Nice weather for a swim
WEATHER TIDBITS
The ocean temps on July 9 made it all the way up to the 72-degree
mark. There’s a lot of happy people out there in the water.
Get out there before the westerlies show up again.
Just got off the phone with Sly Dawg’s uncle -- Richard Chew, one
of the head honchos for the San Clemente lifeguards and he’s telling
me it’s 74 degrees right at the pier -- thus making this the warmest
water since October of ’97.
Last summer on several occasions it climbed to the 70- or
71-degree mark. Same with 2000. Then the westerlies would return with
a vengeance -- then three days later we’d be right back at square one
-- 64 degrees.
Then of course there was the cold water year -- 1999, when Senora
La Nina was running the show, fresh on the heels of her counterpart
Senor El Nino.
The 70-degree mark was never reached the entire summer, in fact
only twice did it even make it to 68!
The whole summer racked up a meager total of five days with
head-high surf, with not even one day of any kind of bump from
Mexican-born storms. And with Miss La Nina supervising things and she
was every bit as intense as her brother, Senor El Nino who took up
residence from spring ’97 to summer ’98.
Senor El Nino is a very generous man. He gave us 195 consecutive
days of 70 degree or warmer water -- she gave us none.
Senor El Nino made it possible for Marlin to follow his wonderful
warm water all the way up to the San Francisco Bay.
All she did was make all kinds of fish confused and cold and
uncatchable.
Mr. Nino built a whole fleet of category four and five hurricanes
and sent them on a northwest path right into our surf window.
All she did was supply a hand full of small tropical storms that
all formed in the wrong places that moved the wrong direction.
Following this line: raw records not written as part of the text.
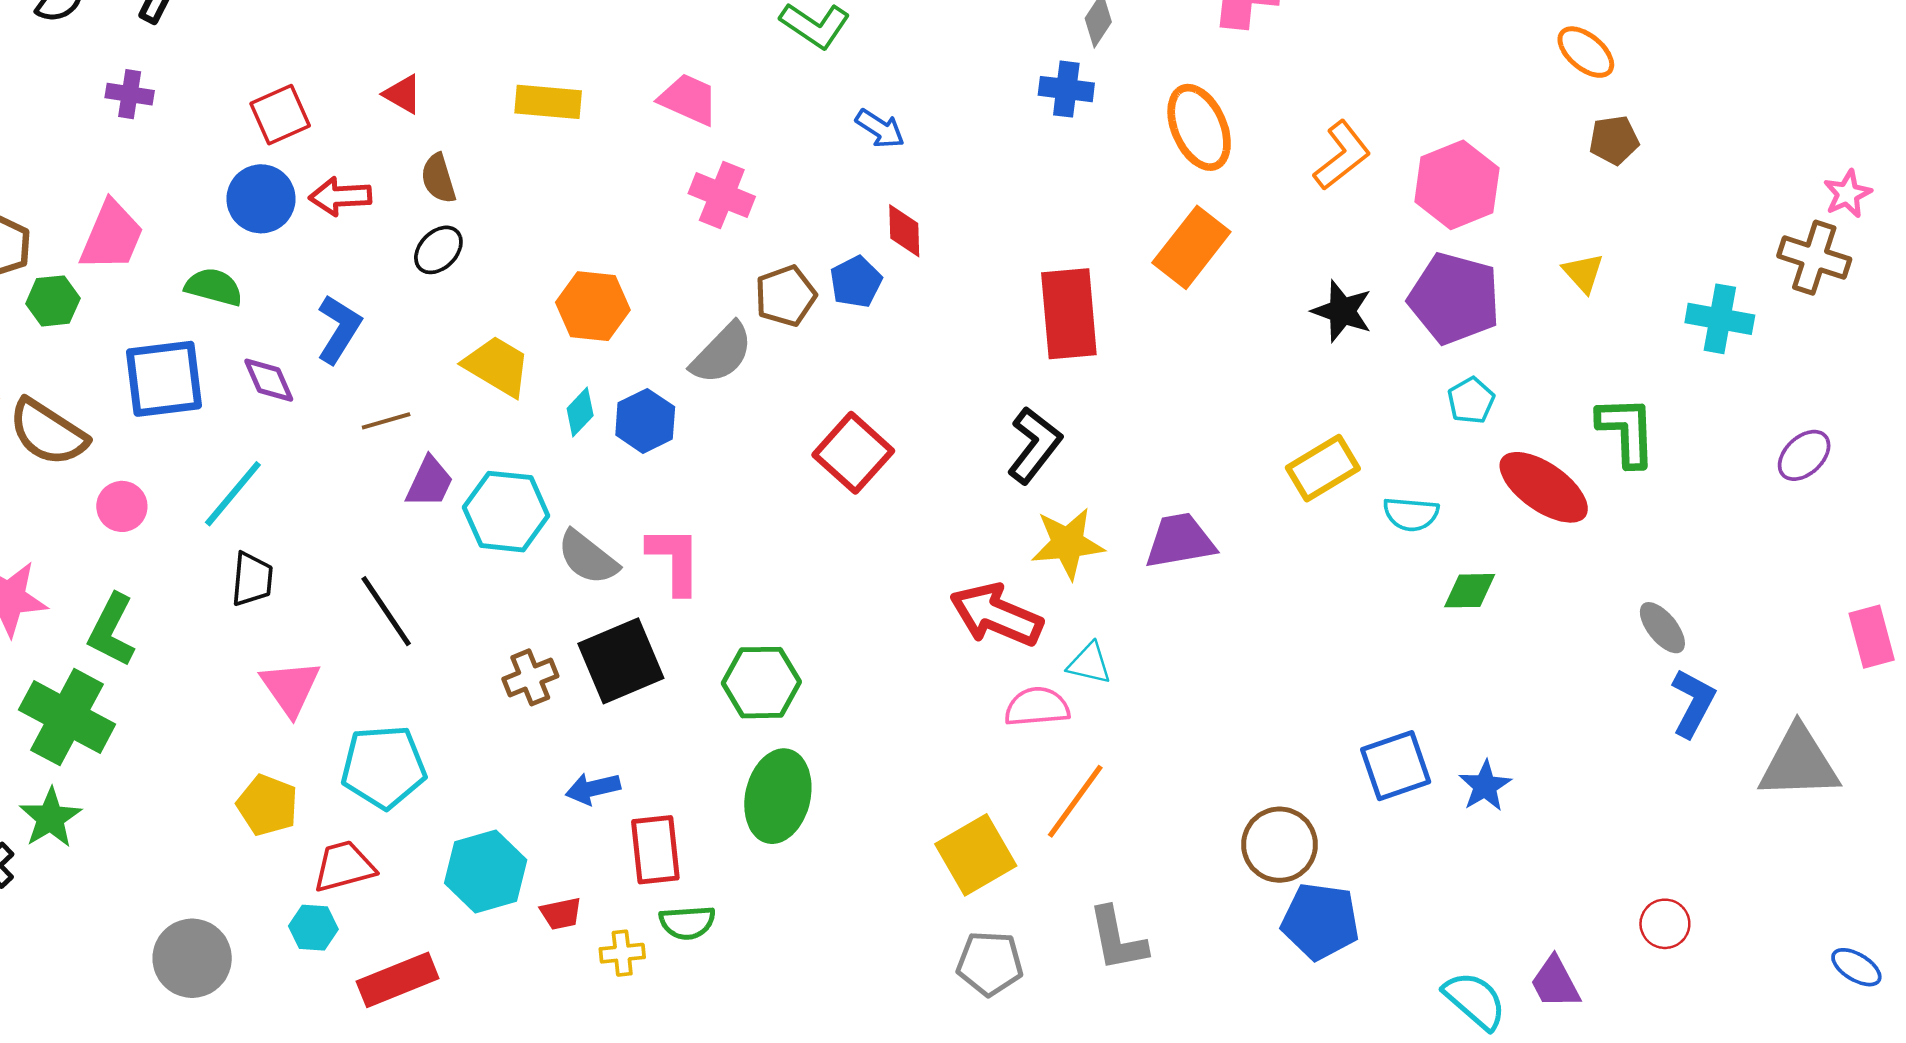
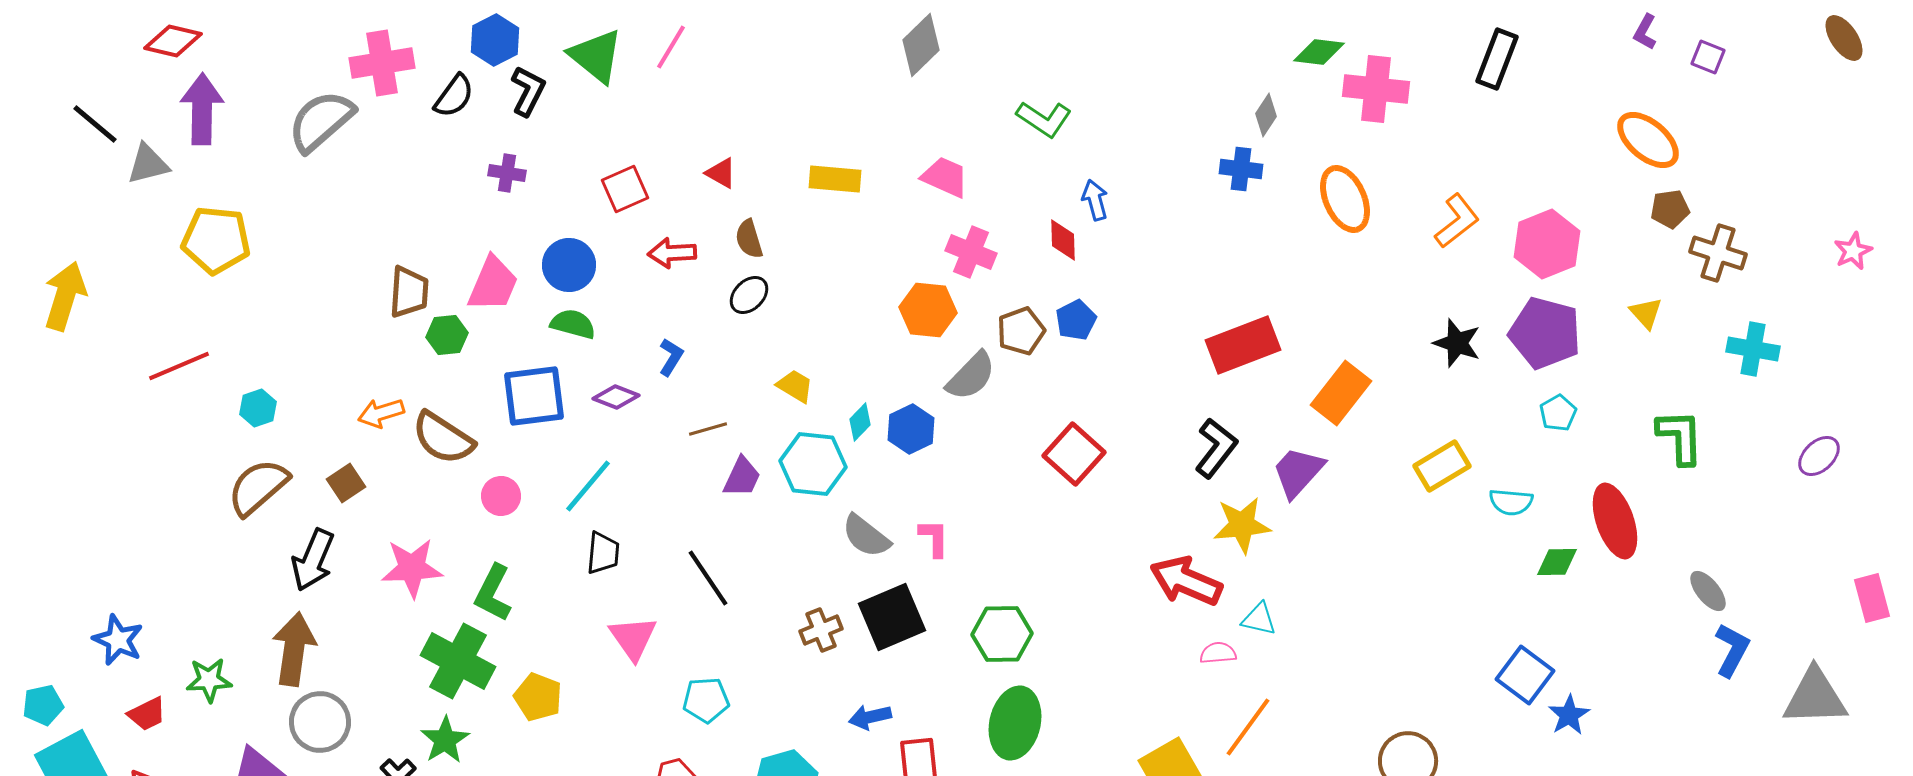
orange ellipse: (1586, 52) -> (1648, 140), size x1.4
blue arrow: (880, 129) -> (1095, 200), turned -138
blue circle: (261, 199) -> (569, 265), moved
red diamond: (904, 231) -> (1063, 240), moved
orange rectangle: (1191, 247) -> (1341, 393), moved
brown cross: (1814, 258) -> (1718, 253), moved
orange hexagon: (593, 306) -> (928, 310), moved
red rectangle: (1069, 314) -> (1243, 345), turned 74
blue L-shape: (339, 329) -> (671, 357), size x0.7
yellow trapezoid: (497, 366) -> (795, 386), size x0.7
purple diamond: (269, 380) -> (616, 397), turned -45
red ellipse: (1544, 487) -> (1615, 521), moved, turned 36
cyan hexagon: (506, 512) -> (813, 464), moved
purple trapezoid: (1180, 541) -> (1298, 472), moved, turned -38
pink L-shape: (675, 560) -> (934, 538), size x0.7
pink semicircle: (1037, 707) -> (1218, 653), size x0.7
blue square: (1396, 766) -> (1525, 675), moved, turned -34
cyan pentagon: (384, 767) -> (706, 700), size x0.7
yellow pentagon: (267, 805) -> (538, 697), moved

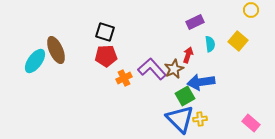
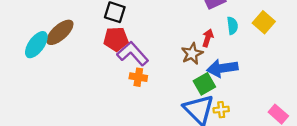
brown ellipse: (56, 50) -> (60, 32), turned 72
purple L-shape: (152, 69) -> (133, 54), moved
orange cross: (124, 78) -> (138, 77), moved, turned 35

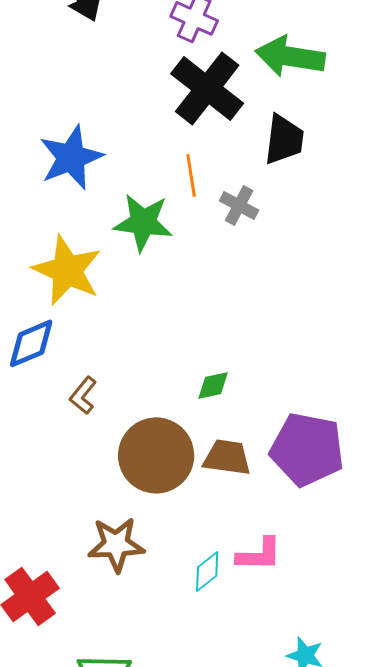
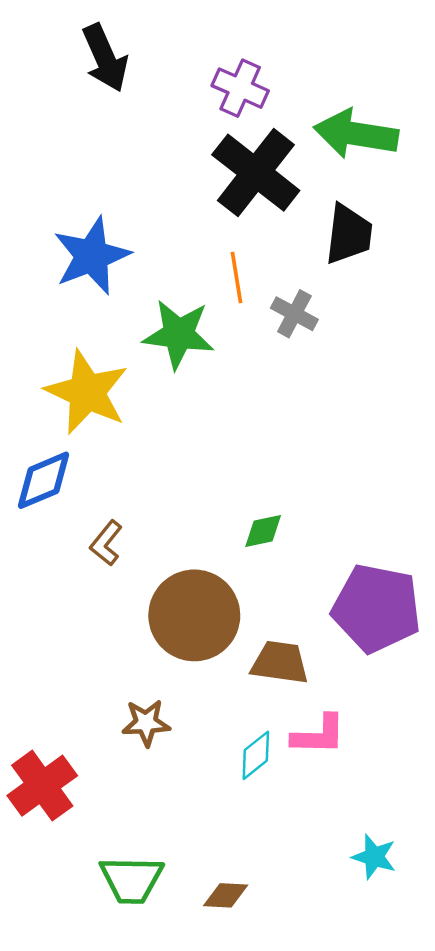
brown trapezoid: (227, 457) -> (280, 662), moved
brown star: (116, 544) -> (146, 723), size x0.7

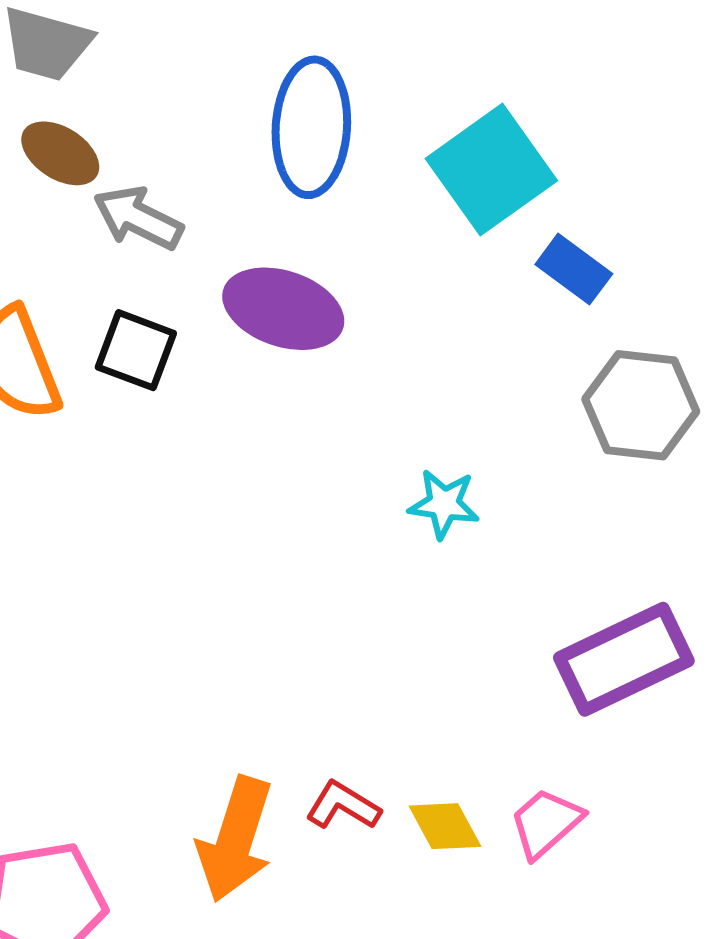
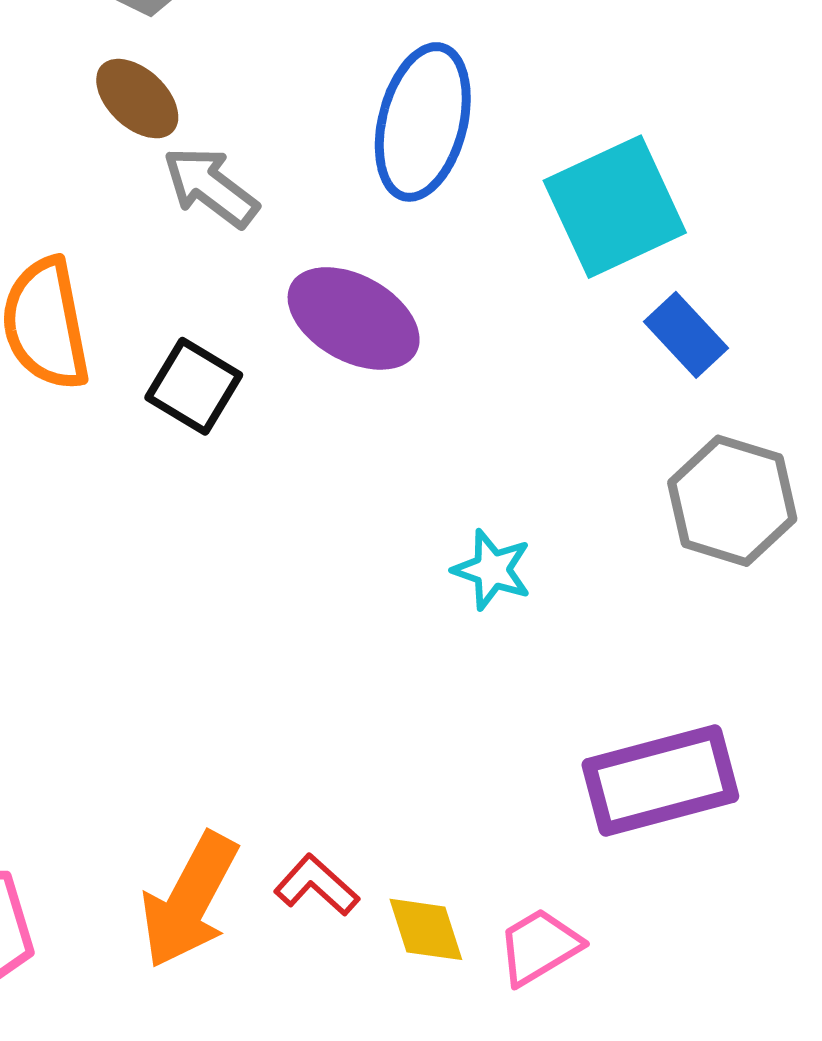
black square: (136, 350) -> (194, 386), moved

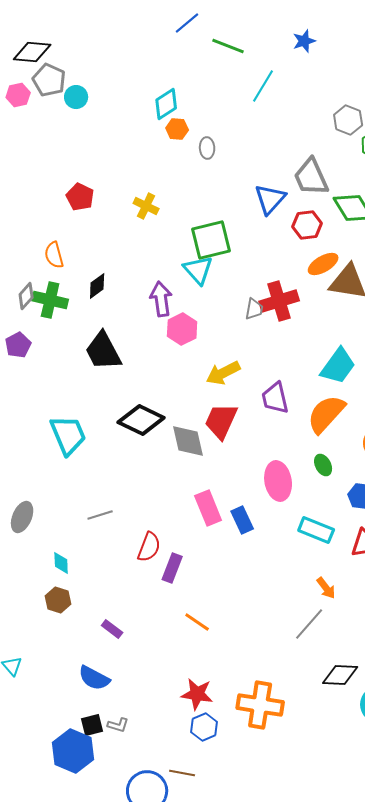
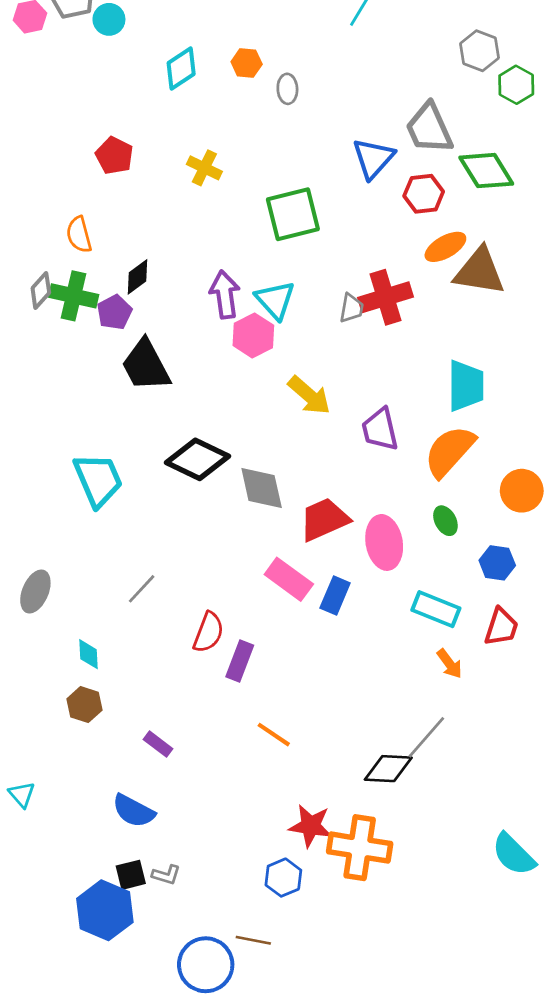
cyan diamond: (166, 104) -> (181, 68), moved
cyan triangle: (198, 270) -> (275, 300), moved
purple pentagon: (18, 345) -> (114, 312), moved
cyan trapezoid: (338, 366) -> (466, 386), turned -36
yellow arrow: (223, 373) -> (309, 395), turned -112
red trapezoid: (221, 421) -> (324, 519), moved, turned 42
pink rectangle: (208, 508) -> (289, 579), turned -32
gray line: (100, 515) -> (142, 589), turned -30
blue rectangle: (242, 520) -> (335, 596), turned 48
orange arrow: (326, 588) -> (450, 664), moved
black diamond: (340, 675) -> (388, 769), moved
red star: (197, 694) -> (311, 826), moved

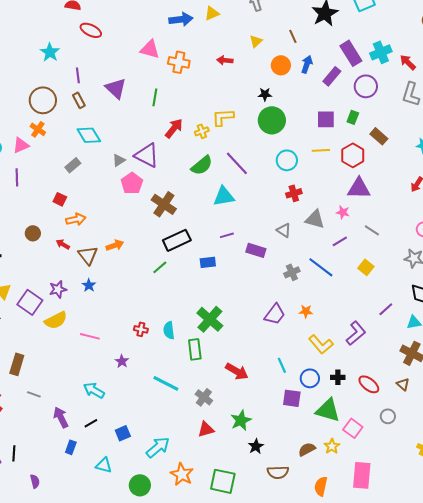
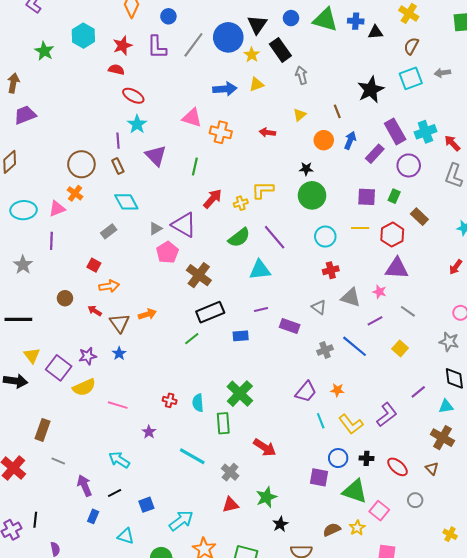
cyan star: (50, 52) -> (137, 124), moved
cyan line: (282, 365) -> (321, 421), moved

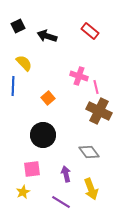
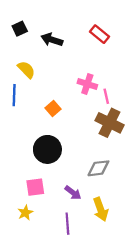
gray diamond: (89, 152) -> (98, 168), turned -60
purple arrow: (66, 174) -> (73, 193), turned 140
purple line: (61, 202) -> (67, 224), turned 54

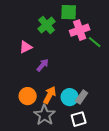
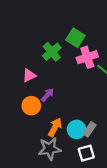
green square: (69, 12) -> (75, 38), turned 30
orange circle: (28, 96) -> (31, 106), moved
gray star: (45, 115) -> (50, 149), turned 30

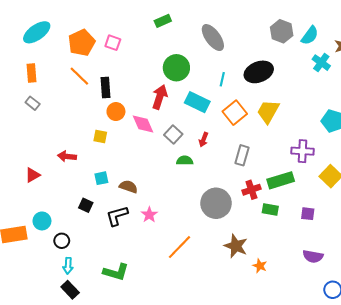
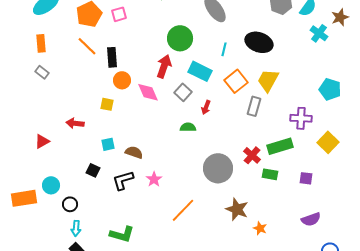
pink square: (113, 43) -> (119, 14), turned -35
black ellipse: (259, 72) -> (259, 42), turned 40
gray square: (173, 134) -> (183, 92), moved
gray rectangle: (242, 155) -> (254, 106), moved
red cross: (251, 190) -> (252, 155), turned -30
purple semicircle: (313, 256) -> (311, 219), turned -30

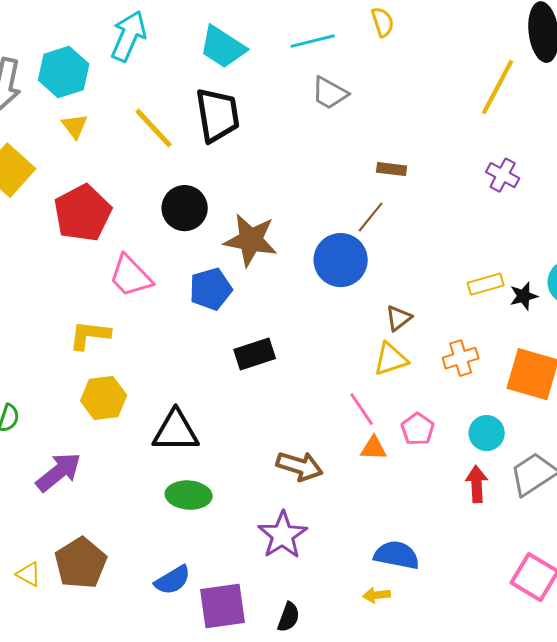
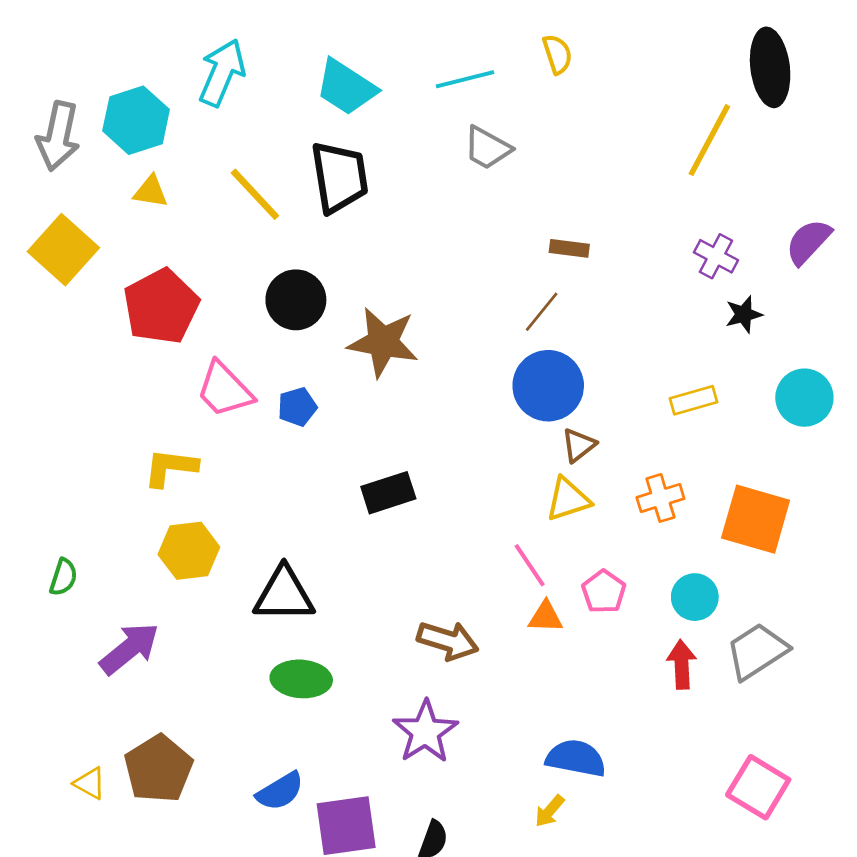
yellow triangle: (75, 126) -> (151, 192), turned -44
blue circle: (341, 260) -> (548, 386), moved
blue pentagon: (211, 289) -> (297, 407), moved, size x0.7
black star: (524, 296) -> (744, 314), moved
yellow arrow: (377, 595) -> (549, 811), turned -44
She wasn’t much kinder to the Southern Hemisphere -- only a couple
of head-high two or three day bumps.
He gave us more than 3 feet of rain, she doled out a measly 9
inches.
But just like everything else in life, there’s the good, the bad
and the ugly.
Many people lost their homes from flooding and landslides and two
Laguna people’s lives were snatched from them as a result of Mr. El
Nino’s ugly and sometimes violent nature.
While under Senora La Nina summer tans might have suffered, but no
loved ones did. And the sun always comes back eventually.
* DENNIS McTIGHE is a Laguna Beach resident. He earned a
bachelor’s in earth sciences from UCSD and was a U.S. Air Force
weather forecaster at Hickman Air Force Base, Hawaii.